There is limited published evidence on community based integrated HCV treatment models in England. Without scientific evidence it will be challenging for local commissioners to develop effective local commissioning business cases. With this conundrum in mind we have drafted a successful business case for a community based integrated model of care. This has ensured the permanency of the community hepatitis nurse once research funding runs out in December 2017.
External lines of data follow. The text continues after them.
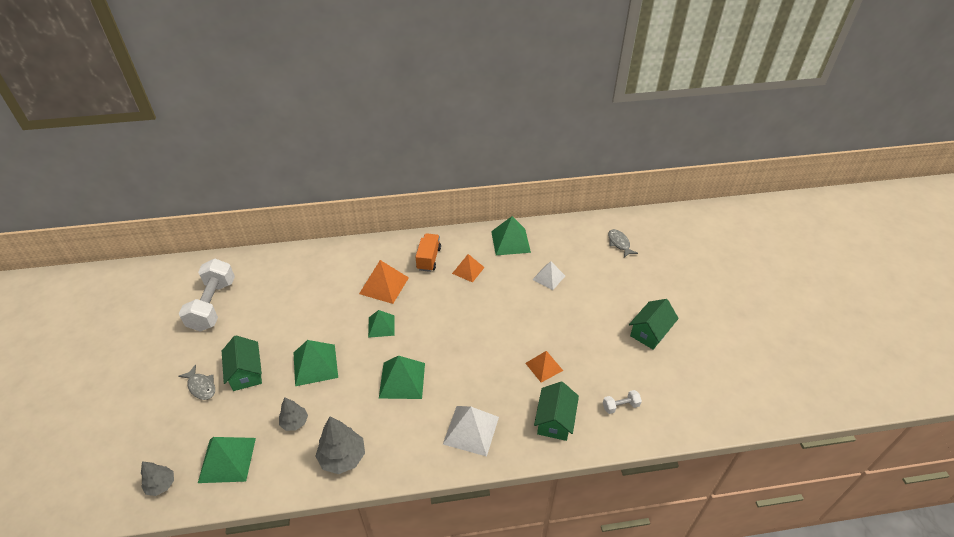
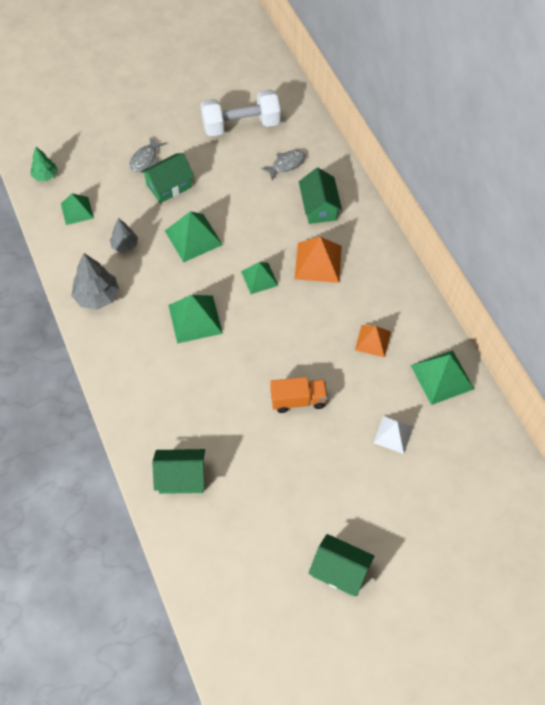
camera: 75 degrees right, 15 degrees up
grey tree [141,461,174,496] -> green tree [31,147,58,181]
green pyramid [198,437,256,483] -> green pyramid [61,193,94,225], size x0.65
orange truck [415,233,441,272] -> orange truck moved to [271,377,328,413]
white pyramid [443,406,499,456] -> none
orange pyramid [525,351,563,383] -> none
white dumbbell [603,390,642,414] -> none
grey fish [608,229,638,257] -> grey fish moved to [261,150,305,180]
none -> green house [299,168,342,224]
Based upon the success of Project ITTREAT our team has now established the Vulnerable Adult LIver Disease (VALID) project. This is a similar integrated community liver service based at two homeless hostels and offers non-invasive assessment of hepatic fibrosis (Fibroscan) followed by targeted treatment for chronic liver disease including for BBV (Hashim et al., 2017). NHS England have selected the VALID study for inclusion on a website which is a showcase for good practice (Learning Environment – NHS England, 2016).
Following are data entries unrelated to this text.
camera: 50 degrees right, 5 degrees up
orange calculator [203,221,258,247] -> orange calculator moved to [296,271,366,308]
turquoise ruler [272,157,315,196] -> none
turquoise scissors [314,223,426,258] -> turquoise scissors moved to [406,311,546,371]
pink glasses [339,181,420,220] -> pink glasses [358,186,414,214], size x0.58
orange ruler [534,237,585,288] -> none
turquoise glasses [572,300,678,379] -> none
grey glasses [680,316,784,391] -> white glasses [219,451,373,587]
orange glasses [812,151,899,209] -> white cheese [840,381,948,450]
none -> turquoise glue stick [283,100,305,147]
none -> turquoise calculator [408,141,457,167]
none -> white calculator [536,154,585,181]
Conclusions and the future

Linking PWIDs into care is essential if HCV infection is to be eliminated by 2030 as set out in the WHO strategy. These individuals have, however, consistently failed to access traditional models of secondary care. The advent of DAA provides an unprecedented opportunity to address the national HCV burden. Our integrated and multidisciplinary community models of care (Project ITTREAT, VALID Study) have been successful in engaging such individuals with outcomes comparable with secondary care, despite the complex nature of the cohort. Provision of all aspects of the care at one site, a dedicated and highly motivated team and the excellent communication between them and substance misuse staff, other community services, and stakeholders is the key to the success of this service. Our easy to replicate community HCV models have the potential for national adoption as does our business case for such a model.

Acknowledgements

We are grateful to the staff at the substance misuse service and homeless hostels for their invaluable support and contribution. Finally we are indebted to our patients who despite personal adversity engaged with our services.

Financial Support

This work has been supported by an educational grant from the Brighton and Hove Commissioner and Gilead Sciences (National Gilead Fellowship and Gilead Investigator Sponsored Research Study IN-UK-337-1981). The funders were not involved in the study design and or selection of study outcome measures. Ethical approval was obtained (REC ref no 13/EM/0275).

Conflicts of Interest

S.V.: Research and educational grants/Honorarium from Brighton and Hove Commissioners, Gilead, Dunhill Medical Trust, the National Institute for Health Research and Kent Surrey and Sussex Deanery; Travel grants from B.M.S., Janssen, Abbvie, Gilead; M.O.S.:Travel grants from Gilead; A.H., H.W.: none.